SUPPLIED DATA:
★ ★ ★ ★

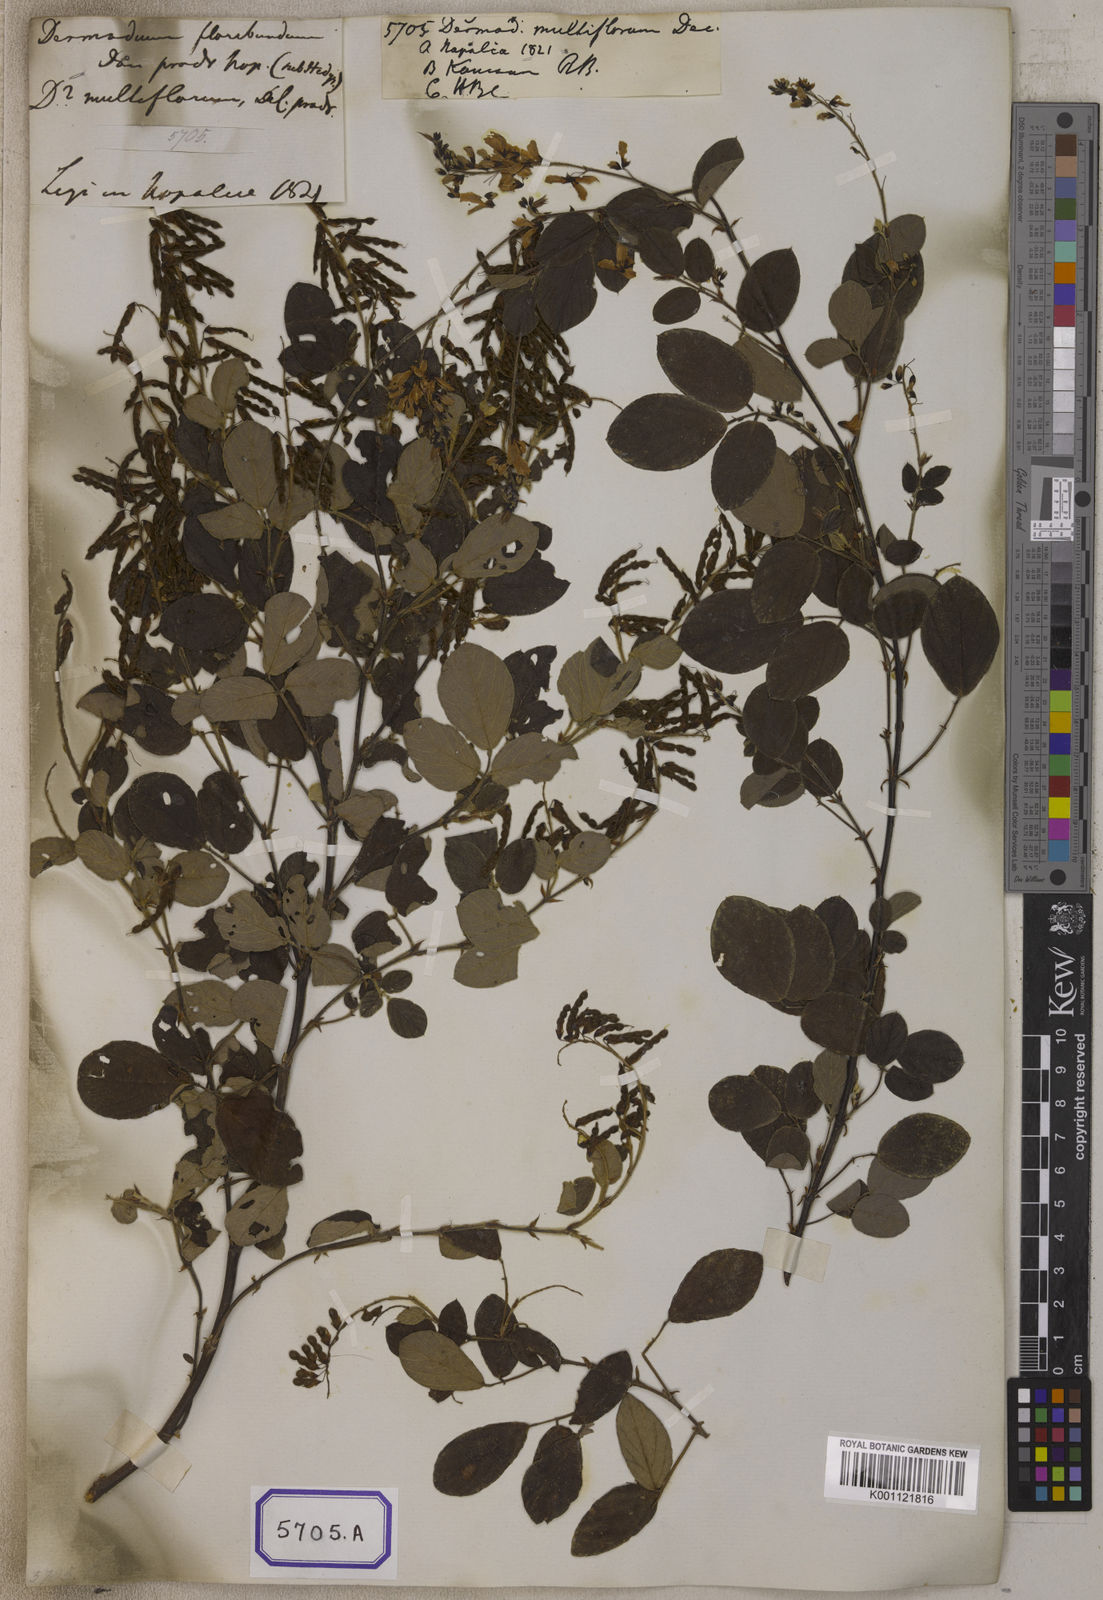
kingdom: Plantae
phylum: Tracheophyta
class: Magnoliopsida
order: Fabales
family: Fabaceae
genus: Ototropis
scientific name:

★ ★ ★ ★

OBJECTIVE:
Reproduce the lines of all the records above, changing "phylum" to "division" and leaving everything else unaltered. Omit the pictures.

WRITTEN ANSWER:
kingdom: Plantae
division: Tracheophyta
class: Magnoliopsida
order: Fabales
family: Fabaceae
genus: Ototropis
scientific name:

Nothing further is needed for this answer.